What Is the Bosniak Classification?
Dr. Bosniak has developed a classification system to determine whether a kidney cyst is dangerous and has to be treated, or whether it is a harmless type that needs no further attention. Here is the list of renal cystic disease according to Bosniak:
- Bosniak I: Describes a benign cyst that is filled with water which is no risk to the patient’s health, and does not need any treatment.
- Bosniak II: A benign cyst that has very thin septa (‘cross walls’) and has slight traces of chalky substance in the septa (‘calcification’) or outer walls that holds various types of fluids. Due to the fact that both septa and other substances occur in small amounts, this cyst is only malignant in 5% of cases, and frequent check-ups are usually sufficient enough to prevent any complications.

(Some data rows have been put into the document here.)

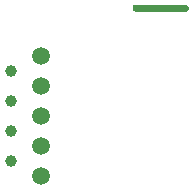
<source format=gbr>
%TF.GenerationSoftware,KiCad,Pcbnew,9.0.2*%
%TF.CreationDate,2025-07-09T19:39:00-04:00*%
%TF.ProjectId,WristWatch,57726973-7457-4617-9463-682e6b696361,rev?*%
%TF.SameCoordinates,Original*%
%TF.FileFunction,Soldermask,Bot*%
%TF.FilePolarity,Negative*%
%FSLAX46Y46*%
G04 Gerber Fmt 4.6, Leading zero omitted, Abs format (unit mm)*
G04 Created by KiCad (PCBNEW 9.0.2) date 2025-07-09 19:39:00*
%MOMM*%
%LPD*%
G01*
G04 APERTURE LIST*
%ADD10C,0.600000*%
%ADD11C,1.000000*%
%ADD12C,1.500000*%
%ADD13C,0.600000*%
G04 APERTURE END LIST*
D10*
%TO.C,AE1*%
X2101000Y9143400D02*
X-2099000Y9143400D01*
%TD*%
D11*
%TO.C,J4*%
X-12700000Y3810000D03*
%TD*%
%TO.C,J1*%
X-12700000Y-3810000D03*
%TD*%
%TO.C,J3*%
X-12700000Y1270000D03*
%TD*%
D12*
%TO.C,TP3*%
X-10160000Y-5080000D03*
%TD*%
D13*
%TO.C,AE1*%
X2101000Y9143400D03*
X-2099000Y9143400D03*
%TD*%
D12*
%TO.C,TP1*%
X-10160000Y0D03*
%TD*%
%TO.C,TP2*%
X-10160000Y-2540000D03*
%TD*%
%TO.C,TP6*%
X-10160000Y2540000D03*
%TD*%
D11*
%TO.C,J2*%
X-12700000Y-1270000D03*
%TD*%
D12*
%TO.C,TP5*%
X-10160000Y5080000D03*
%TD*%
M02*

</source>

- Bosniak IIF: This type of cyst is not usually malignant but the thick septa and relatively high amount of calcification may indicate complications and require ‘follow ups’. The cyst must be observed to rule out problems or negative developments.
- Bosniak III: Kidney cysts in this category can require a surgical procedure due to the fact that the calcifications are thick and grainy, and the thickness of the septa may be of alarming nature.
- Bosniak IV: A bosniak cyst classified ‘IV’ is undoubtedly of malignant nature and indicates cancerous developments in the kidney in almost 90% of cases.
What Are Therapy Options?
As mentioned earlier on, a bosniak cyst that is benign and does not affect the patient requires no treatment at all. However, if the cyst does cause discomfort, a simple procedure can help the patient to feel better. This procedure is usually done through a puncture that releases the fluids and eases the pressure. If the cyst cannot be classified 100% benign yet, regular check-ups are a must to prevent missing any crucial developments that may be of cancerous nature. The tests usually involve a computer tomography as well as a small test of the fluids. Once any malignant developments are ruled out, the cyst does not have to be removed but should still be followed up regularly – just in case. In very unfortunate cases, the cyst becomes a cancerous tumour that needs to be removed urgently. The patient generally undergoes a surgery where the cyst is taken out in its entirety (as apposed to releasing the fluids only). In extremely severe cases, the entire kidney may have to be removed.
To avoid this, it is very important to ensure regular follow-ups because the sooner cancer is detected, the higher is the success rate.